** Opening MATERIAL FOR THIS EXERCISE block **

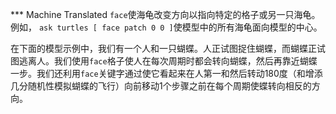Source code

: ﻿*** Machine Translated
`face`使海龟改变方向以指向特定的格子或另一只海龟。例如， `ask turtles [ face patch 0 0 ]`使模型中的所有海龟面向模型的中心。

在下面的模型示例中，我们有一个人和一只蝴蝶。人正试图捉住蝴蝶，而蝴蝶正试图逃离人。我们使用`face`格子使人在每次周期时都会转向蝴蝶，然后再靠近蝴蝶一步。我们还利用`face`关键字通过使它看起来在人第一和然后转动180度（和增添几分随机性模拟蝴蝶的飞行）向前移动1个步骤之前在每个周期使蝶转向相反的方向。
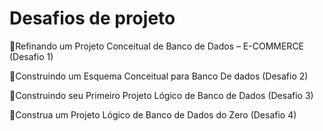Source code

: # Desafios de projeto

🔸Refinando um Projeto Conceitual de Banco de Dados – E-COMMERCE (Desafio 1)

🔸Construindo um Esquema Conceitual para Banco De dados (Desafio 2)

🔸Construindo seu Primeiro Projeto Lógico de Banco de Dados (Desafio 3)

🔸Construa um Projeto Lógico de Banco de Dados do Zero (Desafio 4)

** Closing MATERIAL FOR THIS EXERCISE block **
** Opening MATERIAL FOR THIS EXERCISE block **

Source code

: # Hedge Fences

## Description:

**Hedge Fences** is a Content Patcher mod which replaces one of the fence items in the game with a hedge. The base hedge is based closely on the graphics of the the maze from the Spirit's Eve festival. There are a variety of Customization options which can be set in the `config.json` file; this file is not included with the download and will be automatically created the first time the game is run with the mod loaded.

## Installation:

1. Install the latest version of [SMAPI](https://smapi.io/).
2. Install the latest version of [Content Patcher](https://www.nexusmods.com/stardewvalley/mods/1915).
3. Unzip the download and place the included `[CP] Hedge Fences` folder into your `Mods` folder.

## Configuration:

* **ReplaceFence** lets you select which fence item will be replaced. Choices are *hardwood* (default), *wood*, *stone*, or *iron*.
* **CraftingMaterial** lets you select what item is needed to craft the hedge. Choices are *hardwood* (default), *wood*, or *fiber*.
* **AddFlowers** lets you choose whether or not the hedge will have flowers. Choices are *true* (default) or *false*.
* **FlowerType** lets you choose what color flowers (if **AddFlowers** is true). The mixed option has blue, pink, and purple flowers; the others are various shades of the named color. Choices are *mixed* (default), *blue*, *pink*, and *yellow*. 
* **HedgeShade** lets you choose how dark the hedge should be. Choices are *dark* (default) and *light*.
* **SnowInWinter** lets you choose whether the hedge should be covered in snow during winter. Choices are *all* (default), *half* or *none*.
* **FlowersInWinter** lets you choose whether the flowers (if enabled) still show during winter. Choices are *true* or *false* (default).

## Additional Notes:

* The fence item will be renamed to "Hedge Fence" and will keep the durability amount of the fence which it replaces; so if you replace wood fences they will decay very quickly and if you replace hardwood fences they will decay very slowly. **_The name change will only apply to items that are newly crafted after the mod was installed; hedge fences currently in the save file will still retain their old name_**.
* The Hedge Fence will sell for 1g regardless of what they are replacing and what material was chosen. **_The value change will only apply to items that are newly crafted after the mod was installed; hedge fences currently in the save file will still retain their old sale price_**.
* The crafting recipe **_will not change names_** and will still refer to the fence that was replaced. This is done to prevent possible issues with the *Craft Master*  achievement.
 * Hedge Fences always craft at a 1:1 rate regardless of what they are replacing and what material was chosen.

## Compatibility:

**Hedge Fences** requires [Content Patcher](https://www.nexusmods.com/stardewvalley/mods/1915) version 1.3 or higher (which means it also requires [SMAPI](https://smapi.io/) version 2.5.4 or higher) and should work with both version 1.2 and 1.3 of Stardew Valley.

** Closing MATERIAL FOR THIS EXERCISE block **

Gather each line from the entries above that includes the word "AddFlowers".

◆ OUTPUT FOR THIS TASK:
* **AddFlowers** lets you choose whether or not the hedge will have flowers. Choices are *true* (default) or *false*.
* **FlowerType** lets you choose what color flowers (if **AddFlowers** is true). The mixed option has blue, pink, and purple flowers; the others are various shades of the named color. Choices are *mixed* (default), *blue*, *pink*, and *yellow*. 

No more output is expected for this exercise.